I am doing a study of bisulfite sequencing data from a bunch of samples, and I'm interested in looking into epialleles, epipolymorphisms, and measures of DNA methylation disorder.
One thing I keep seeing in papers is that every study seems to limit their analysis to only epialleles with 4CpGs, even if they have sequences with > 4 CpGs they trim them to 4CpGs.
I was wondering why they don't analyze longer epialleles if they have the capability? I understand that to get a true measure of the epiallele composition of a locus with >4 CpGs you would need higher sequencing coverage due to there being a higher number of possible epialleles. But if you see a locus of 6CpGs, (and therefore 2^6 = 128 possible epialleles) that consistently has only 2 epialleles (say CCCCCT and CCCCCC) each covered at 30x, isn't it reasonable to say that this sequence is tightly regulated, because even though there are vastly more epialleles possible, you only see 2/128 ?
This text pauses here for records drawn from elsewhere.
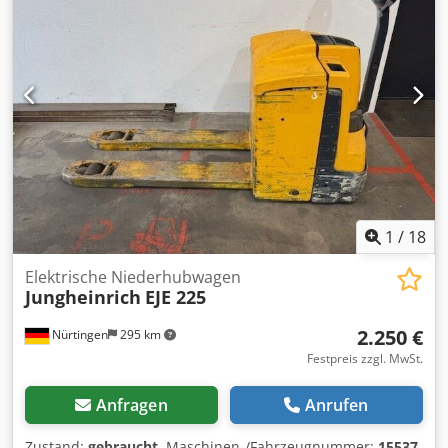
Ausstattung:
Kabine
, 5145044 Seriennummer: 91628050
Batteriedetails: 48 V, 4 EPzS, 620 Ah, Baujahr: 2018
Chedpfx Asy H Tzzon Hoa
1
/
18
Elektrische Niederhubwagen
Jungheinrich
EJE 225
2.250 €
Nürtingen
295 km
Festpreis zzgl. MwSt.
Anfragen
Anrufen
Zustand:
gebraucht
, Maschinen-/Fahrzeugnummer:
15537
,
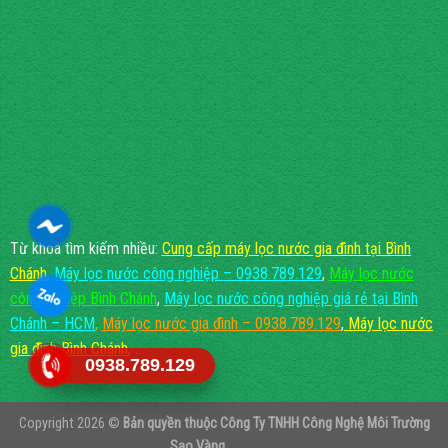
Từ khoá tìm kiếm nhiều:
Cung cấp máy lọc nước gia đình tại Bình
Chánh
,
Máy lọc nước công nghiệp – 0938.789.129
,
Máy lọc nước
công nghiệp Bình Chánh
,
Máy lọc nước công nghiệp giá rẻ tại Bình
Chánh – HCM
,
Máy lọc nước gia đình – 0938.789.129
,
Máy lọc nước
gia đình Bình Chánh
, ...
0938.789.129
Copyright 2026 ©
Bản quyền thuộc
Công Ty TNHH Công Nghệ Môi Trường
Sao Vàng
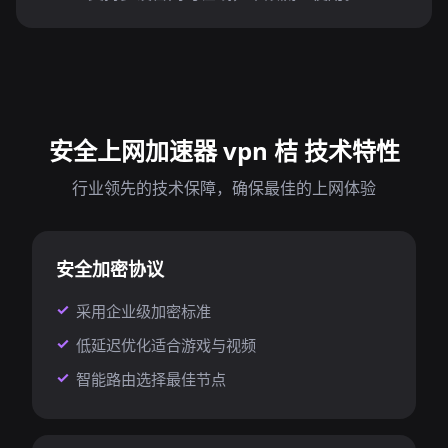
安全上网加速器 vpn 桔 技术特性
行业领先的技术保障，确保最佳的上网体验
安全加密协议
采用企业级加密标准
低延迟优化适合游戏与视频
智能路由选择最佳节点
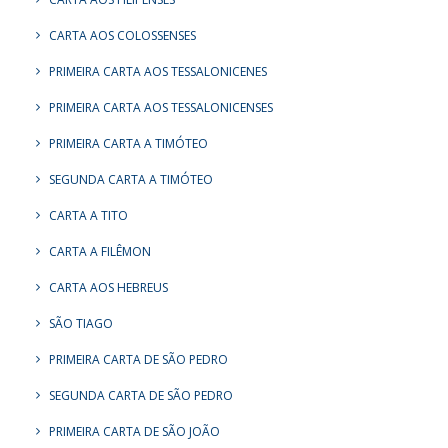
CARTA AOS COLOSSENSES
PRIMEIRA CARTA AOS TESSALONICENES
PRIMEIRA CARTA AOS TESSALONICENSES
PRIMEIRA CARTA A TIMÓTEO
SEGUNDA CARTA A TIMÓTEO
CARTA A TITO
CARTA A FILÊMON
CARTA AOS HEBREUS
SÃO TIAGO
PRIMEIRA CARTA DE SÃO PEDRO
SEGUNDA CARTA DE SÃO PEDRO
PRIMEIRA CARTA DE SÃO JOÃO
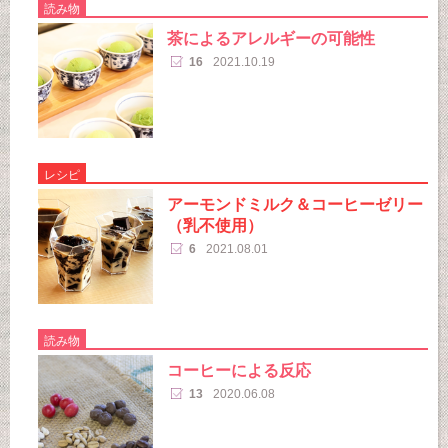
読み物
茶によるアレルギーの可能性
16
2021.10.19
レシピ
アーモンドミルク＆コーヒーゼリー
（乳不使用）
6
2021.08.01
読み物
コーヒーによる反応
13
2020.06.08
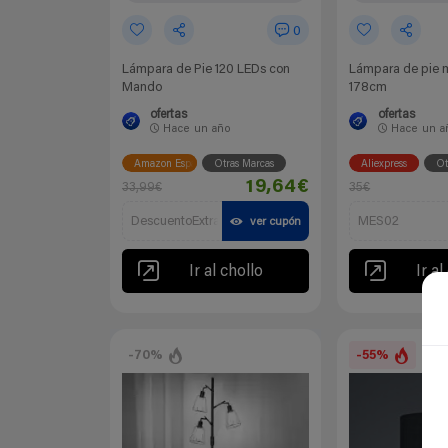
0
Lámpara de Pie 120 LEDs con
Lámpara de pie 
Mando
178cm
ofertas
ofertas
Hace
un año
Hace
un a
Amazon España
Otras Marcas
Aliexpress
Ot
19,64€
33,99€
35€
DescuentoExtra
MES02
ver cupón
Ir al chollo
Ir al
-70%
-55%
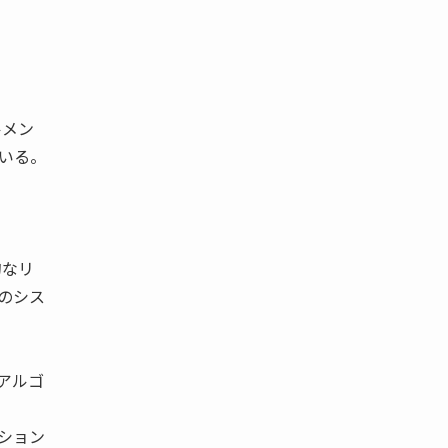
ルメン
いる。
的なリ
のシス
アルゴ
ション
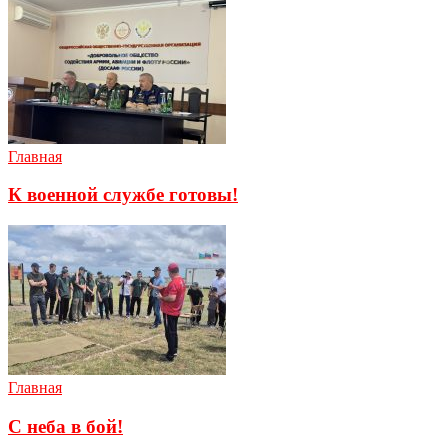
Главная
К военной службе готовы!
Главная
С неба в бой!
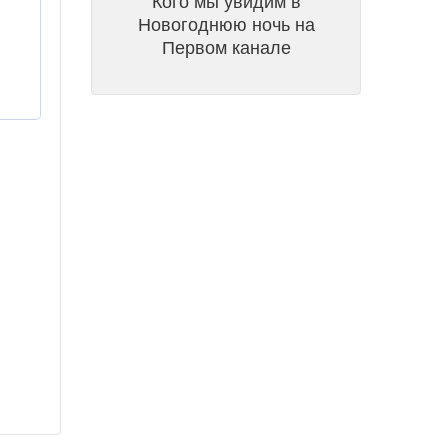
Кого мы увидим в
Новогоднюю ночь на
Первом канале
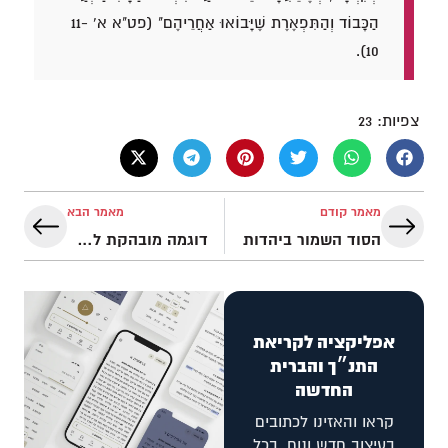
הַכָּבוֹד וְהַתִּפְאֶרֶת שֶׁיָּבוֹאוּ אַחֲרֵיהֶם" (פט"א א' 11-
10).
צפיות:
23
מאמר קודם
מאמר הבא
הסוד השמור ביהדות
דוגמה מובהקת לאלוהותו של ישוע
אפליקציה לקריאת
התנ״ך והברית
החדשה
קראו והאזינו לכתובים
בעיצוב חדש ונוח, בכל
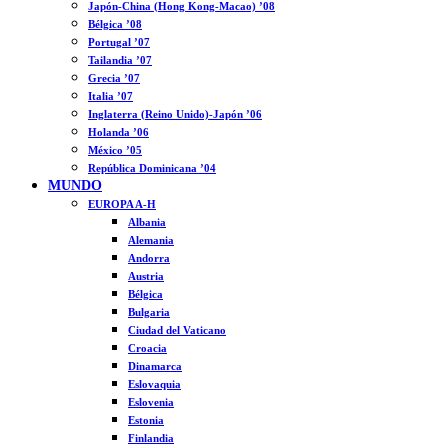
Japón-China (Hong Kong-Macao) ’08
Bélgica ’08
Portugal ’07
Tailandia ’07
Grecia ’07
Italia ’07
Inglaterra (Reino Unido)-Japón ’06
Holanda ’06
México ’05
República Dominicana ’04
MUNDO
EUROPA A-H
Albania
Alemania
Andorra
Austria
Bélgica
Bulgaria
Ciudad del Vaticano
Croacia
Dinamarca
Eslovaquia
Eslovenia
Estonia
Finlandia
I guess I am just wondering why studies of methylation disorder (methylation heterogeneity) limit their analyses to only 4CpG blocks, when they could calculate similar statistics for longer epialleles. ANy insights on this topic would be helpful because I have found literally zero explanation in the papers I've read.
I understand that it is difficult to find regions with > 4 contiguous CpGs, but I don't understand why they specifically exclude regions that DO have > 4 contiguous CpGs. I think it may have something to do with the statistic calculations having different biases for differnt length epialleles, but I Haven't quite figured it out yet. Do you have any ideas on why they intentionally trim longer alleles to 4 CpG ones?